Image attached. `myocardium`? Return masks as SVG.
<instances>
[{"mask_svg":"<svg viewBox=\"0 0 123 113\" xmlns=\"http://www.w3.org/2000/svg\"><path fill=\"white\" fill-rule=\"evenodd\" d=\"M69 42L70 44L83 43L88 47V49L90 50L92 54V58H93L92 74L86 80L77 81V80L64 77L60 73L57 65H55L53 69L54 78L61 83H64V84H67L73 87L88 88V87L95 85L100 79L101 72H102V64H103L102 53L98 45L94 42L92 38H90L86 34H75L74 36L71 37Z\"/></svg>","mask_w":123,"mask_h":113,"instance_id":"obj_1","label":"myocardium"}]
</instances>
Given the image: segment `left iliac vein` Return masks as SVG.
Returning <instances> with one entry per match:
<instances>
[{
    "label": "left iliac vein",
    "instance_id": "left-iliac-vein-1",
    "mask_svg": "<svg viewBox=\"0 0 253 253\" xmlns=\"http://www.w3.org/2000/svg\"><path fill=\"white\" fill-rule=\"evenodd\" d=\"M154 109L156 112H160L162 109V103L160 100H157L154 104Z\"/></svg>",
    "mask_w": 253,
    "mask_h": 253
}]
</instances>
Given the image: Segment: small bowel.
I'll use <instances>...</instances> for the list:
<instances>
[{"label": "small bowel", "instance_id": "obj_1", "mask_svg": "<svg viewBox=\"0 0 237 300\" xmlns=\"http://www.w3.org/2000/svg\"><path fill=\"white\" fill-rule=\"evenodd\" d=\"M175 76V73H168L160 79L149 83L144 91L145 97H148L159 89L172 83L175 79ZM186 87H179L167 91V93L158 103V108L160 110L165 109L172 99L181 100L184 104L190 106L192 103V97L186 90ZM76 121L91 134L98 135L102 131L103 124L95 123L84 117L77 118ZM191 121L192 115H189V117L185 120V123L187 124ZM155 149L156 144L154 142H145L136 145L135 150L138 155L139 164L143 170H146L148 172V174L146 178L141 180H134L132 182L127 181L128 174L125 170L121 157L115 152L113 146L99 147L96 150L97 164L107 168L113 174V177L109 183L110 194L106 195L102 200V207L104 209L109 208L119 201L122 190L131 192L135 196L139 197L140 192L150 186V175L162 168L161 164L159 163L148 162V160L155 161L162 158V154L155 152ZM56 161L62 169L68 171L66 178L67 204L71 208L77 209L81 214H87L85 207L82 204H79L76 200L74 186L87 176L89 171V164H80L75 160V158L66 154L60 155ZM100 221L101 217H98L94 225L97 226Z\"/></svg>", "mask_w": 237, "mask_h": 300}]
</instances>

· · · ·

## Written request
Reproduce all of the records, swapping every occurrence of "Given the image:" for "For this image:" and leaving everything else unchanged.

## Written answer
Image attached. `myocardium`? Return masks as SVG.
<instances>
[{"mask_svg":"<svg viewBox=\"0 0 123 113\" xmlns=\"http://www.w3.org/2000/svg\"><path fill=\"white\" fill-rule=\"evenodd\" d=\"M69 42L70 44L83 43L88 47V49L90 50L92 54V58H93L92 74L86 80L77 81V80L64 77L60 73L57 65H55L53 69L54 78L61 83H64V84H67L73 87L88 88V87L95 85L100 79L101 72H102V64H103L102 53L98 45L94 42L92 38H90L86 34H75L74 36L71 37Z\"/></svg>","mask_w":123,"mask_h":113,"instance_id":"obj_1","label":"myocardium"}]
</instances>
For this image: segment `left iliac vein` Return masks as SVG.
Returning <instances> with one entry per match:
<instances>
[{
    "label": "left iliac vein",
    "instance_id": "left-iliac-vein-1",
    "mask_svg": "<svg viewBox=\"0 0 253 253\" xmlns=\"http://www.w3.org/2000/svg\"><path fill=\"white\" fill-rule=\"evenodd\" d=\"M154 109L156 112H160L162 109V103L160 100H157L154 104Z\"/></svg>",
    "mask_w": 253,
    "mask_h": 253
}]
</instances>
For this image: Segment: small bowel.
I'll use <instances>...</instances> for the list:
<instances>
[{"label": "small bowel", "instance_id": "obj_1", "mask_svg": "<svg viewBox=\"0 0 237 300\" xmlns=\"http://www.w3.org/2000/svg\"><path fill=\"white\" fill-rule=\"evenodd\" d=\"M175 76V73H168L160 79L149 83L144 91L145 97H148L159 89L172 83L175 79ZM186 87H179L167 91V93L158 103V108L160 110L165 109L172 99L181 100L184 104L190 106L192 103V97L186 90ZM76 121L91 134L98 135L102 131L103 124L95 123L84 117L77 118ZM191 121L192 115H189V117L185 120V123L187 124ZM155 149L156 144L154 142H145L136 145L135 150L138 155L139 164L143 170H146L148 172V174L146 178L141 180H134L132 182L127 181L128 174L125 170L121 157L115 152L113 146L99 147L96 150L97 164L107 168L113 174V177L109 183L110 194L106 195L102 200V207L104 209L109 208L119 201L122 190L131 192L135 196L139 197L140 192L150 186V175L162 168L161 164L159 163L148 162V160L155 161L162 158V154L155 152ZM56 161L62 169L68 171L66 178L67 204L71 208L77 209L81 214H87L85 207L82 204H79L76 200L74 186L87 176L89 171V164H80L75 160V158L66 154L60 155ZM100 221L101 217H98L94 225L97 226Z\"/></svg>", "mask_w": 237, "mask_h": 300}]
</instances>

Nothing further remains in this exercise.